Doughty’s lyrics often don’t make any sense ( “Nuggets and the heliotropes, I go:/party games and ocean liners”???) but coming from his background in stream-of-consciousness songwriting with Soul Coughing it’s understandable and never takes away from the enjoyment of “Golden Delicious” one bit.
Almost every song on the album will pull you out of your chair and make you want to dance or sing along.
The album does kind of slow down a bit near the end, but if anything it will just be a chance to relax your face from smiling so much.
— Charlie Owen, High Life writer
“Real Emotional Trash”
Stephen Malkmus & The Jicks
3 stars of 5
Stephen Malkmus has held a special place in the heart of hipsters since Pavement records first started sputtering ironic, elusive lyrics almost two decades ago.
With the release of Malkmus’ fourth solo album, “Real Emotional Trash,” he might have endeared himself to a new fan base: psychedelic hippies.
On the album’s title track it wouldn’t be hard to picture tie-dyed Phish fans noodling barefoot at a summer concert series to 10-minute jams. Malkmus’ writing never really made much sense, but fans listening to college rock stations in dorm rooms, circa 1994, nodded along anyway.
“Real Emotional Trash” takes the farcical writing to another level, but despite his critical acclaim and devoted fan base, Malkmus never seems to need to be taken seriously.
In the album’s opening line, he writes, “Of all my stoned digressions / Some have mutated into the truth / Not a spoof.”
It’s a fine moment of clarity, but for the following hour, there’s no telling what Malkmus’ stoned digressions actually mean.
— Mike McCollum, Steamboat Pilot & Today
“IV”
Chatham County Line
4 stars of 5
North Carolina bluegrass quartet Chatham County Line is better at marrying the old and the new than just about any other band that includes a banjo.

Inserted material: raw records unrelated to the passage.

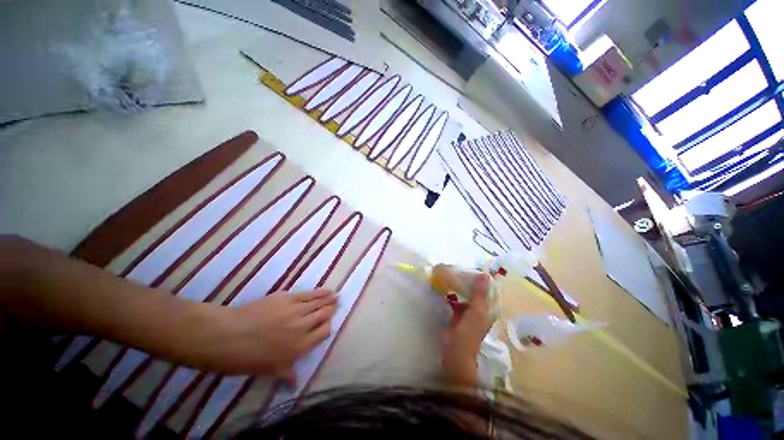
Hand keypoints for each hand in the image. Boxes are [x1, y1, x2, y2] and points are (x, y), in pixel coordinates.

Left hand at [207, 288, 336, 381]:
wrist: (229, 336)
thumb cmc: (247, 358)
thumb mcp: (269, 370)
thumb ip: (287, 374)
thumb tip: (295, 384)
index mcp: (301, 346)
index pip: (324, 332)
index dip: (328, 326)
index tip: (328, 323)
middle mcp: (303, 326)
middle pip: (324, 314)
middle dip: (331, 309)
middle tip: (337, 304)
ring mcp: (296, 310)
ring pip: (318, 302)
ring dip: (328, 298)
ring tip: (336, 295)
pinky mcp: (287, 297)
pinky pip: (307, 294)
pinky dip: (318, 292)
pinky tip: (324, 290)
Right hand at [441, 274, 493, 386]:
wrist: (455, 350)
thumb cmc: (470, 330)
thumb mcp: (477, 309)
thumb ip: (480, 293)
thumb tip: (485, 274)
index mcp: (487, 310)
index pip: (488, 292)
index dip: (483, 281)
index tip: (475, 268)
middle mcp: (479, 311)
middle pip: (476, 294)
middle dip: (470, 283)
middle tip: (461, 270)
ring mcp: (467, 314)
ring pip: (465, 297)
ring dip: (461, 288)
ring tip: (453, 275)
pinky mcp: (456, 317)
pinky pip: (456, 302)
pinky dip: (453, 296)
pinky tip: (446, 287)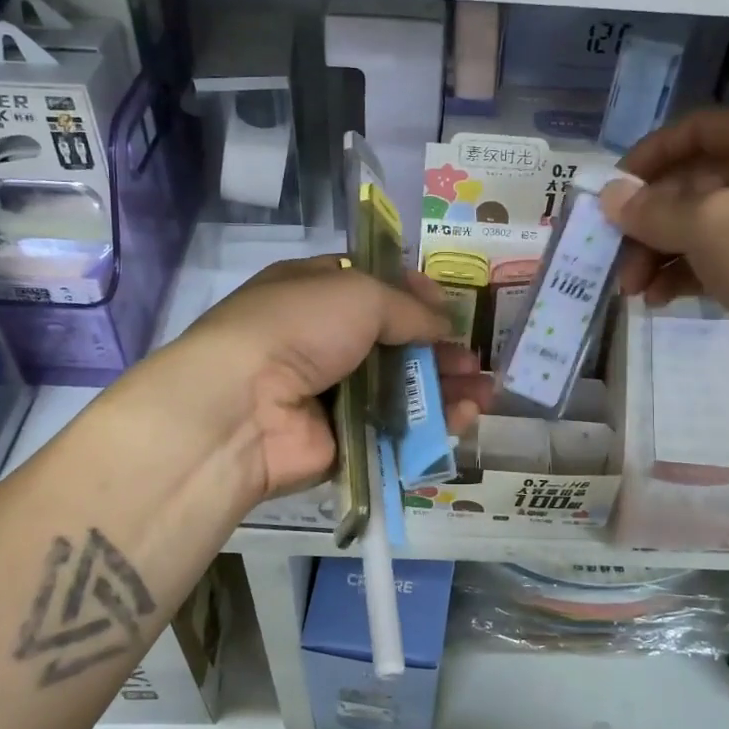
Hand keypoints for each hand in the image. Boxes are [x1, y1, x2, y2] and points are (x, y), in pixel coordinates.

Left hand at [137, 256, 490, 504]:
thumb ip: (408, 308)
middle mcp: (324, 340)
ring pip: (401, 389)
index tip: (448, 306)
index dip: (414, 295)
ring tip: (485, 392)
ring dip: (445, 388)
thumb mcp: (359, 294)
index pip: (374, 288)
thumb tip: (442, 325)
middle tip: (473, 359)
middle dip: (438, 349)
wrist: (243, 406)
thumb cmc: (298, 327)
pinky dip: (432, 424)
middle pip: (394, 343)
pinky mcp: (345, 439)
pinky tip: (465, 417)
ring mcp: (333, 393)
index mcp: (316, 293)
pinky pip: (396, 429)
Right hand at [598, 110, 728, 418]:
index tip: (614, 189)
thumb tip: (609, 195)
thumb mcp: (708, 226)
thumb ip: (652, 209)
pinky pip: (710, 261)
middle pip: (692, 185)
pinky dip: (679, 275)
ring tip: (631, 288)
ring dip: (657, 253)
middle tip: (613, 254)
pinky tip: (655, 299)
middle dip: (648, 220)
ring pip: (697, 227)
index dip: (651, 155)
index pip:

On “IV,” lead songwriter Dave Wilson puts together a set that catches the elaborate picking of old-time music, the melancholy of a country ballad, the conscious laboring of a great soul tune and the steady tilt of a rockabilly rager.
“Chip Of A Star” is an easy-moving opener, “Birmingham Jail” calls on 1960s political folk, “One More Minute” needs early 1990s alternative to survive,
“Clear Blue Sky” belongs at a barn dance and “Thanks” is the strongest Beatles-esque album-closer that’s come around in a long time.
It all makes “IV” a beautifully written, cohesive effort — one that is more folk than mountain, more American music than Americana.
Chatham County doesn’t make an obvious effort to include every bit of the rich musical heritage of its home state, and it’s a good thing. If you come from a place, and you let it happen, all the influences worth having will work their way in the music naturally.
That way, roots music isn’t a throwback, and it isn’t a novelty. It’s just how your songs sound — organic, heartfelt and natural.